PORTRAIT DE FAMILLE

Article publié dans la Lettre n° 223


PORTRAIT DE FAMILLE de Denise Bonal. Mise en scène Marion Bierry avec Chantal Neuwirth, Roland Marchisio, Serge Noël, Benoît Giros, Naidra Ayadi, Eric Verdin, Marie Reache.
Louise change de logement au rythme des suicides de son fils Albert. Elle vient d’emménager dans un rez-de-chaussée où s’installe tant bien que mal sa petite famille. Armelle, sa fille, partage les frais en occupant une chambre. Elle est enceinte de Raymond, considéré d’un oeil critique par sa future belle-mère et chômeur chronique. Patrick, à la recherche d’un emploi qu’il espère ne pas trouver, fréquente Assia, une jeune arabe qui a oublié d’être bête et qui nourrit la ferme intention de se faire épouser. Albert, enfin, le fils chéri, n’est pas encore sorti de l’hôpital où l’a conduit une énième tentative de mettre fin à ses jours, cette fois provoquée par l’absorption massive d’un sirop. Les journées de Louise ne sont pas tristes, entre ses ménages à droite et à gauche et le maintien matériel de cette pouchinée affreuse, sale et méchante qu’elle a élevée seule après un divorce en bonne et due forme, ce dont elle est fière, même si son ex a disparu sans laisser ni traces ni subsides. Distribuant à la pelle remontrances et coups de gueule, sa vie ne lui offrant guère le loisir d’être tendre, Louise se défend d’être pauvre: « On a du mal », souligne-t-elle, assez satisfaite de parvenir à peu près à joindre les deux bouts. Une idée fumeuse des trois mâles de la famille pour gagner le pactole, causée par le nouvel emploi inespéré d’Albert à la morgue de l’hôpital, ainsi que la gaffe pas si involontaire que cela d’un voisin en puissance de quatre enfants, lui-même plaqué par sa femme (on la comprend), vont bouleverser l’existence et les rapports déjà chaotiques de la petite famille.

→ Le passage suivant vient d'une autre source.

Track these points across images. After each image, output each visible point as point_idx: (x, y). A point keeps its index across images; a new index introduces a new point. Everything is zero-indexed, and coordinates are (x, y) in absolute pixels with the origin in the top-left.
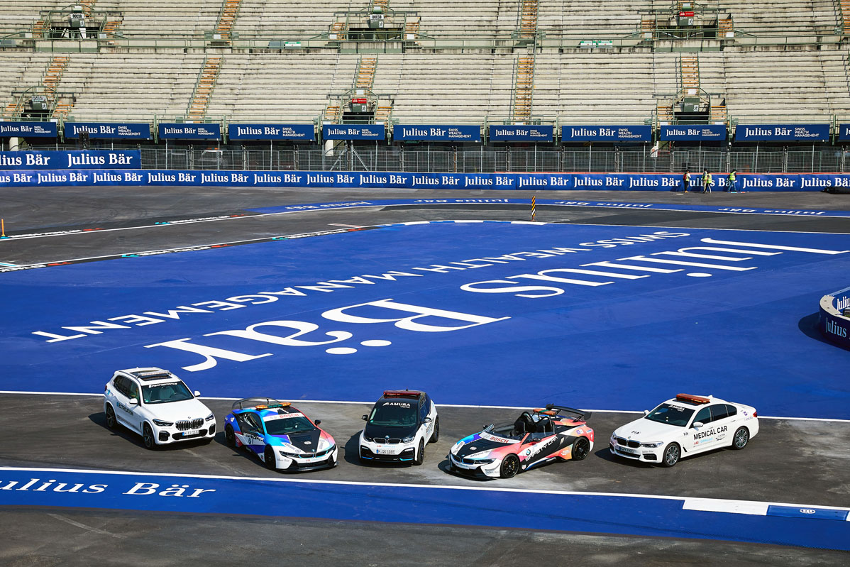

Marion Bierry met en scène avec vigueur une pièce écrite voici vingt ans mais qui garde toute sa saveur et son actualité. Elle exploite très bien la remarquable construction de cette oeuvre juste et réaliste de Denise Bonal. Le décor minimaliste mais ingénieux, dont les accessoires sont déplacés par les comédiens à chaque tableau, au rythme du temps qui passe, contribue à cette efficacité. Les personnages bien cernés offrent des dialogues réjouissants, campés avec brio par des comédiens talentueux. Chantal Neuwirth, sur laquelle repose la pièce, est phénoménale en mama imposante. Marie Reache est fine et touchante en fille mal aimée. Roland Marchisio irrésistible dans le rôle inénarrable d’Albert, Benoît Giros et Eric Verdin plus vrais que nature, Serge Noël parfait en voisin intrigant, et Naidra Ayadi, adorable, donnent le meilleur d’eux-mêmes. Une comédie noire réjouissante, sans un soupçon de temps mort, qui porte un regard aigu et sans concessions sur l’une des classes de notre société. Un régal. Théâtre de Poche-Montparnasse 6e (01.45.48.92.97).